* [SOURCE DATA]:
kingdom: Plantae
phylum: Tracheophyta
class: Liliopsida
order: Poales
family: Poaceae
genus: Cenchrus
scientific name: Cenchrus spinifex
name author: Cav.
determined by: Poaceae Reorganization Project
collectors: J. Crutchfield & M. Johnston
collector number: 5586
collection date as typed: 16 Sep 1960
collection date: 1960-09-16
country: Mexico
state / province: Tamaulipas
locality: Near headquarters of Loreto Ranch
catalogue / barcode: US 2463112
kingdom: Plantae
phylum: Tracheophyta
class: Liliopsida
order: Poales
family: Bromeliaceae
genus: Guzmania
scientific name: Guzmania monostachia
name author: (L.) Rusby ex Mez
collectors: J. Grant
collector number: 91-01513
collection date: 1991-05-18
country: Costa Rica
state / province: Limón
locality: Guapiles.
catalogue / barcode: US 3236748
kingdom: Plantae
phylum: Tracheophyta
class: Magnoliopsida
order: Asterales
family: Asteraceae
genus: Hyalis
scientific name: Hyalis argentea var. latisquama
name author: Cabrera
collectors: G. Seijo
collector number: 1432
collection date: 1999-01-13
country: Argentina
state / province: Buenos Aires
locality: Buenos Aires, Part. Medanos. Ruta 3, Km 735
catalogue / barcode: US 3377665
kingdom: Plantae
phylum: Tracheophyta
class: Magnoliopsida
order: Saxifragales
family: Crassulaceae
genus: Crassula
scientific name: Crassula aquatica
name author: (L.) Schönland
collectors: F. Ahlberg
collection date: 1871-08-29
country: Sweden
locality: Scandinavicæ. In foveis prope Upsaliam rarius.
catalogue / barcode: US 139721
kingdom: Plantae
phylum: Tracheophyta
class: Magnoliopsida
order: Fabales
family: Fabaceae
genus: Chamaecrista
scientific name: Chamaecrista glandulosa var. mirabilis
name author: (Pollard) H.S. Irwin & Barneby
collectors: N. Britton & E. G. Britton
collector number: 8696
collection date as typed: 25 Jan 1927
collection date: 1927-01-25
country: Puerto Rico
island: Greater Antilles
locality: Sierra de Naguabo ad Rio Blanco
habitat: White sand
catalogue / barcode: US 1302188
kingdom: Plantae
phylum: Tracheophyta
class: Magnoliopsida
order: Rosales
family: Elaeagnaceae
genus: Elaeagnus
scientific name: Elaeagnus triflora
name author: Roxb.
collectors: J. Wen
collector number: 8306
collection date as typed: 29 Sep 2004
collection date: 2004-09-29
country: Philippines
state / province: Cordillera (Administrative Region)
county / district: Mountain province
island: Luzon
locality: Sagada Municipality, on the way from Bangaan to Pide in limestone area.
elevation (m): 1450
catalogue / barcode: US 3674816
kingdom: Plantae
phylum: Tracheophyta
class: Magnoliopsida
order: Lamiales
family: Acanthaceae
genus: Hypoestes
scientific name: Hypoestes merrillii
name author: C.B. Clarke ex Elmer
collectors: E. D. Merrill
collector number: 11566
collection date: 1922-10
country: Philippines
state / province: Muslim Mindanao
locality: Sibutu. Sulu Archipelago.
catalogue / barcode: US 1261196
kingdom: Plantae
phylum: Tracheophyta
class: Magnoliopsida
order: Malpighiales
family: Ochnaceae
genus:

* [AIM]: Please count the rows above that contain the string "collectors", treating uppercase and lowercase as different, and reply with only the number.

* [ANSWER TO THIS TASK]: 7